Exactly the lines from the one with "index pip: (1478, 1929)" through the last line of the listing must be given again.

> [Records for this exercise]
══════════

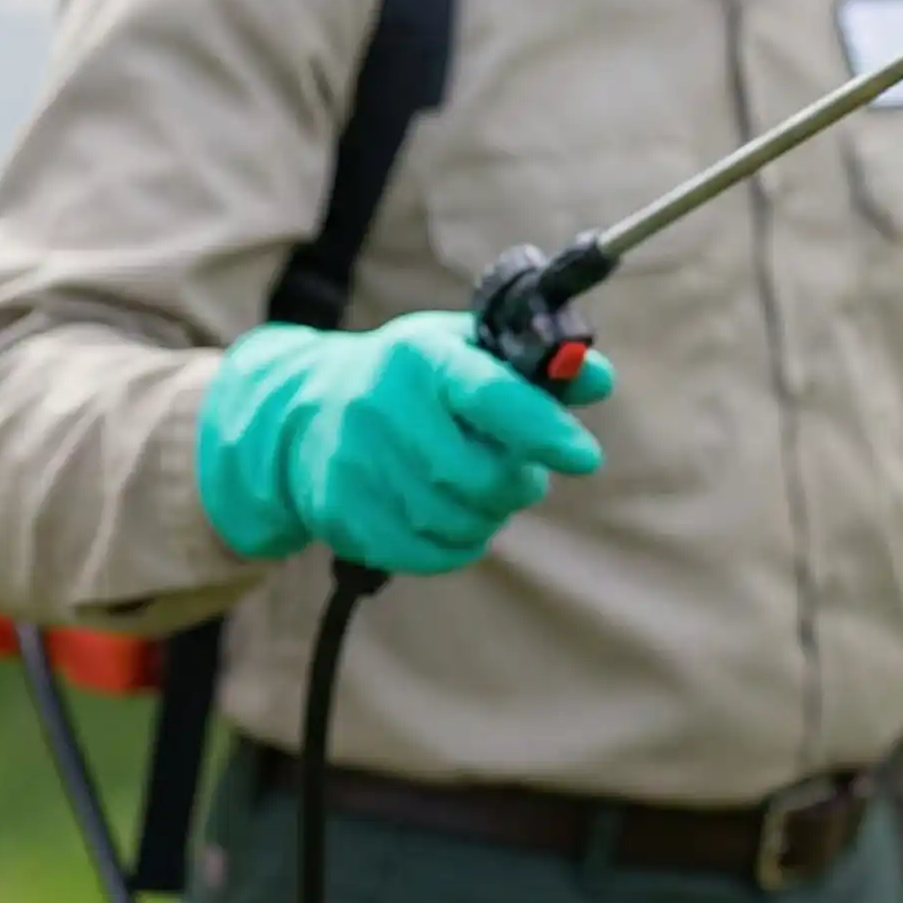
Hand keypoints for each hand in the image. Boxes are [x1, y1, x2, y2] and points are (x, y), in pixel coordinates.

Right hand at [196, 309, 612, 573]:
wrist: (304, 413)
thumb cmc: (412, 379)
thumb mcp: (467, 350)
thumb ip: (537, 366)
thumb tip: (598, 381)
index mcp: (421, 356)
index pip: (491, 394)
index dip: (544, 429)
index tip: (584, 456)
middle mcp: (381, 407)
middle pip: (479, 475)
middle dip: (519, 483)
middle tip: (523, 474)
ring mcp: (354, 463)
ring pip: (455, 519)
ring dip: (490, 515)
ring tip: (485, 492)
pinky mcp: (340, 513)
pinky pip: (426, 552)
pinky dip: (459, 544)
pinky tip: (457, 520)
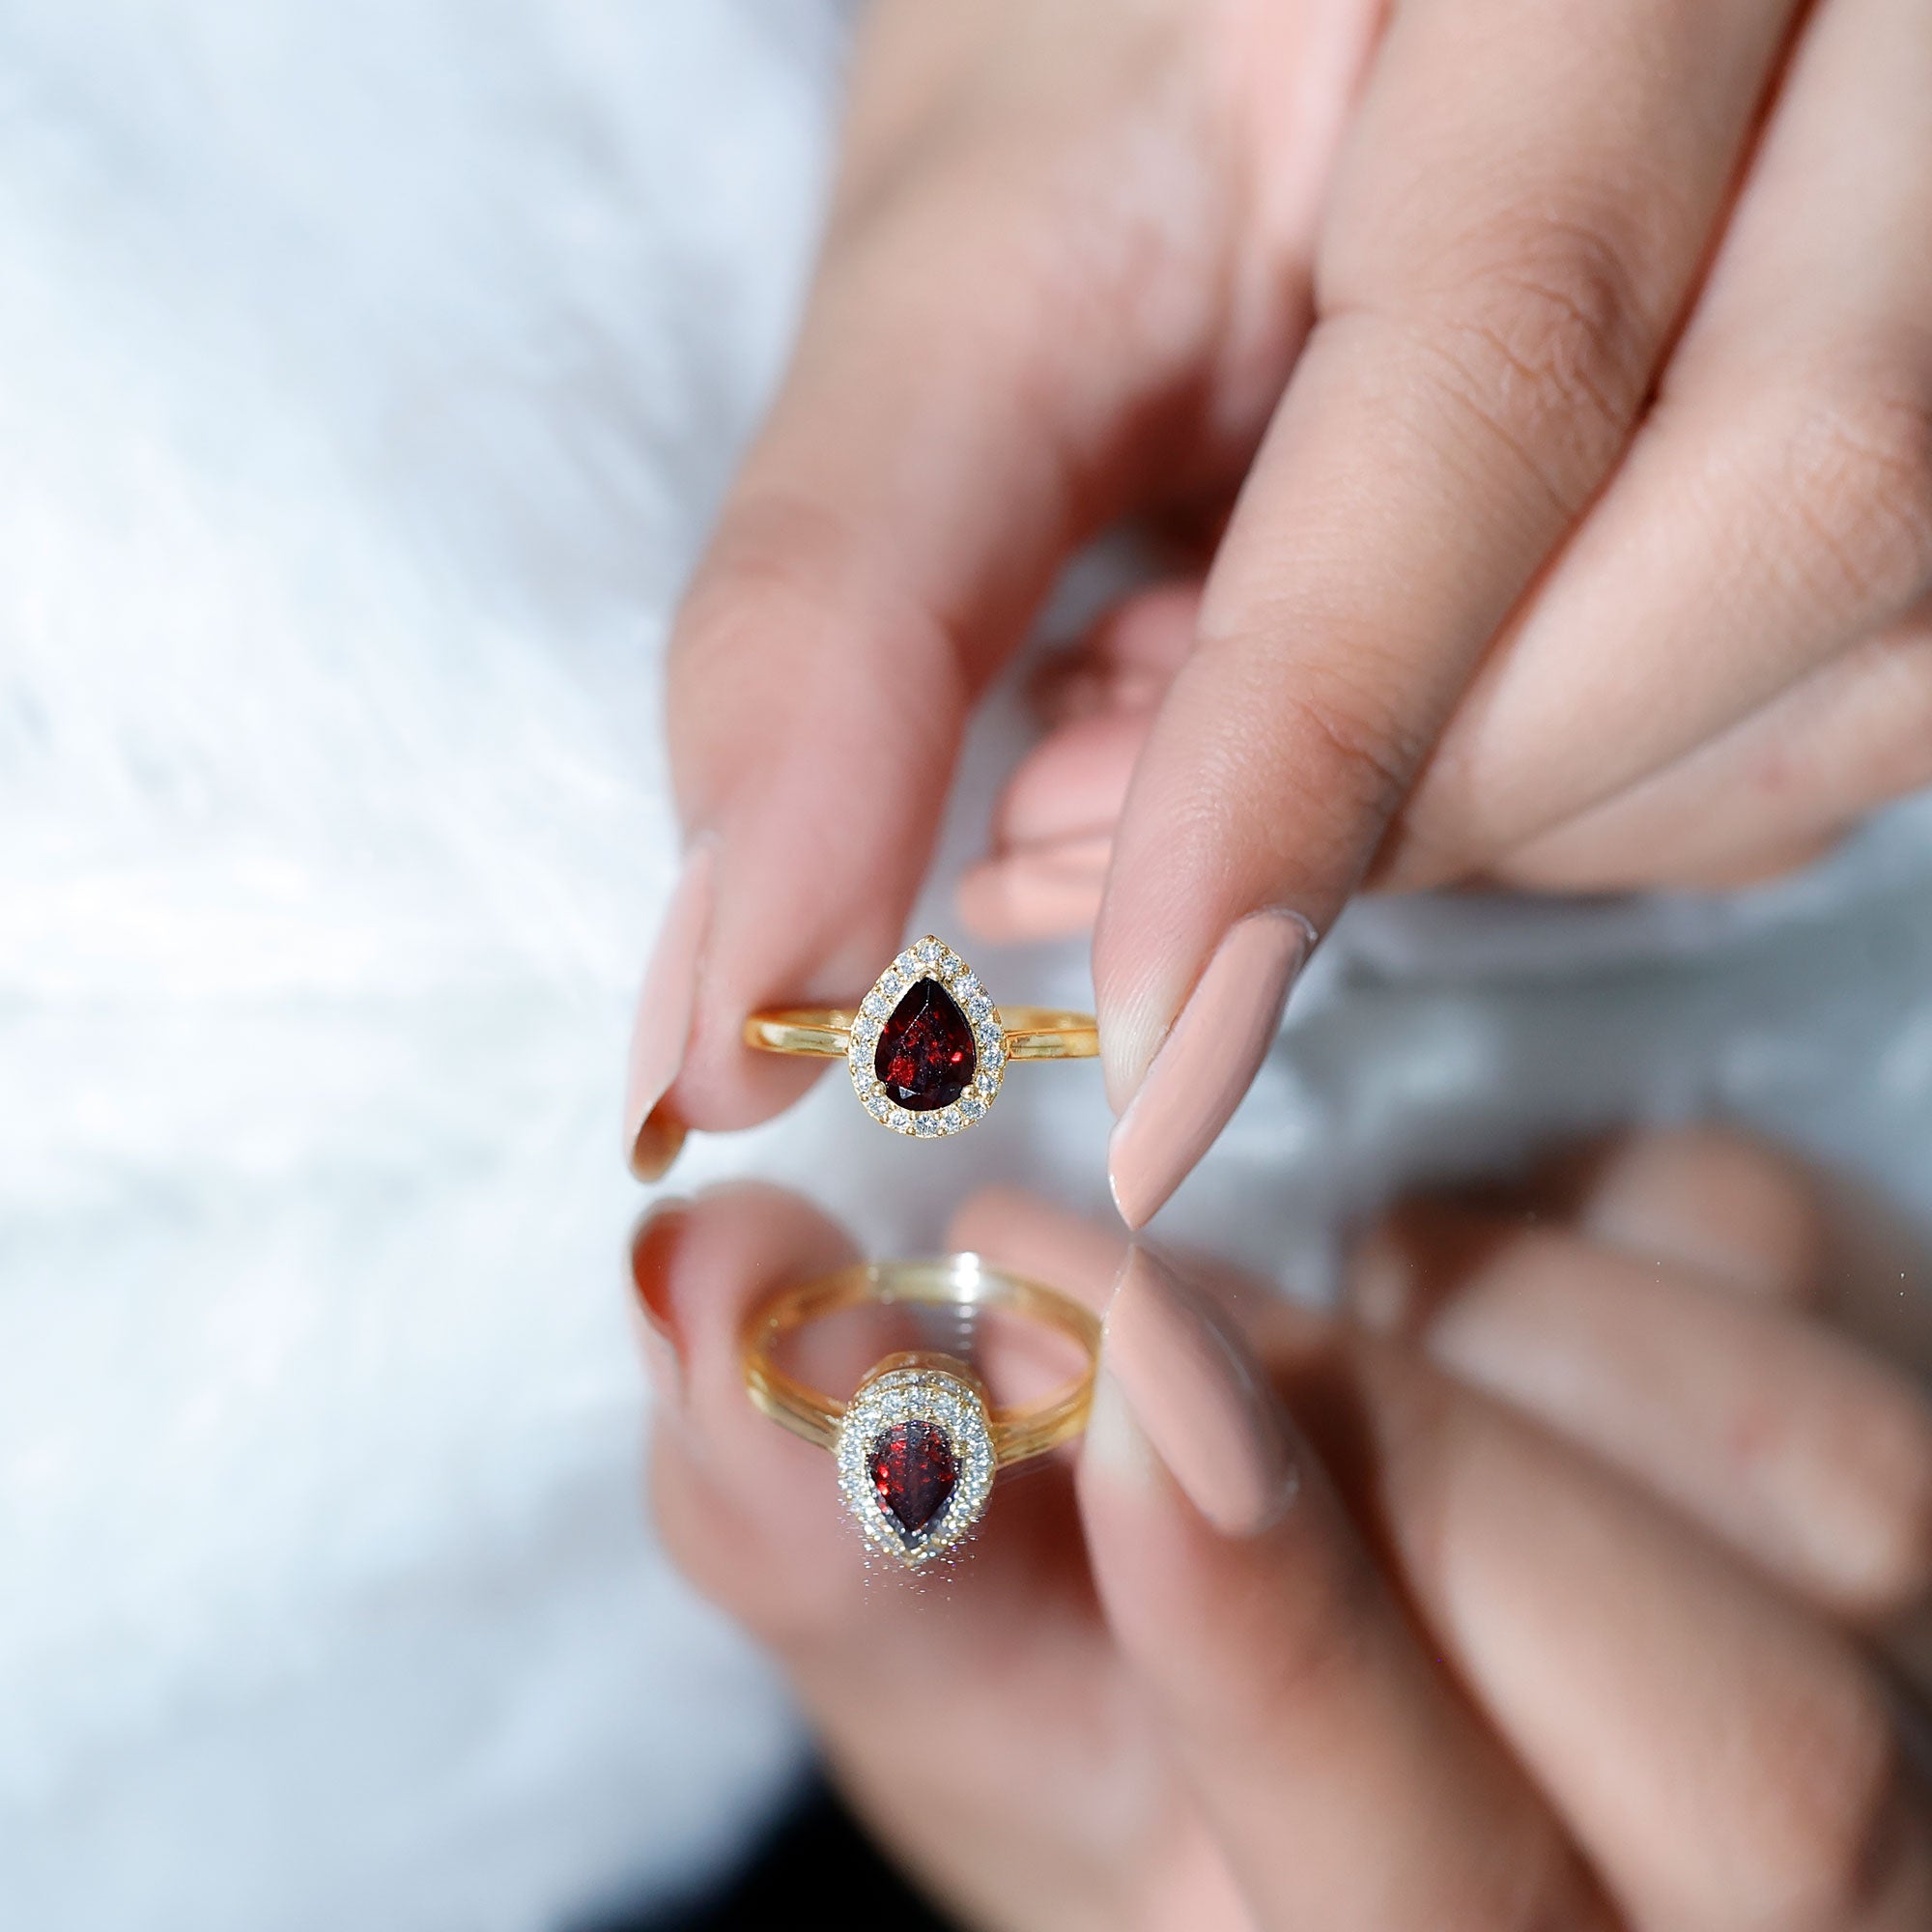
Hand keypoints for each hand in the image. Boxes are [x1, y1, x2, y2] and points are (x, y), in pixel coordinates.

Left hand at [625, 0, 1931, 1221]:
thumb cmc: (1127, 58)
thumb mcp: (971, 270)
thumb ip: (851, 601)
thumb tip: (750, 972)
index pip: (1518, 365)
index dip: (1321, 747)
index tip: (1150, 1050)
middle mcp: (1864, 64)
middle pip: (1777, 526)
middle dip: (1411, 792)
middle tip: (1088, 834)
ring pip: (1854, 653)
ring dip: (1497, 811)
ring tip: (1205, 760)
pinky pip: (1851, 699)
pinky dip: (1585, 792)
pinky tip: (1392, 723)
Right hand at [639, 1127, 1931, 1929]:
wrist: (1394, 1654)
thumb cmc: (1162, 1746)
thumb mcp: (982, 1706)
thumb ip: (834, 1538)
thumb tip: (701, 1285)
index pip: (1478, 1929)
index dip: (1292, 1663)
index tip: (1083, 1360)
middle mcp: (1804, 1893)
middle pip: (1750, 1752)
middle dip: (1376, 1457)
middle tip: (1130, 1303)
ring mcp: (1917, 1645)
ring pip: (1816, 1478)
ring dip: (1478, 1326)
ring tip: (1318, 1323)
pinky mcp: (1914, 1376)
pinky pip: (1781, 1260)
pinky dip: (1572, 1218)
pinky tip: (1469, 1285)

══════════

> [Task solution]
index pip: (1478, 1929)
index dip: (1292, 1663)
index tip: (1083, 1360)
middle mcp: (1804, 1893)
middle pip: (1750, 1752)
middle dip: (1376, 1457)
middle tip: (1130, 1303)
ring mcp: (1917, 1645)
ring pip: (1816, 1478)
ring dip: (1478, 1326)
ring tip: (1318, 1323)
pinky mcp: (1914, 1376)
pinky pip: (1781, 1260)
pinky dip: (1572, 1218)
pinky tip: (1469, 1285)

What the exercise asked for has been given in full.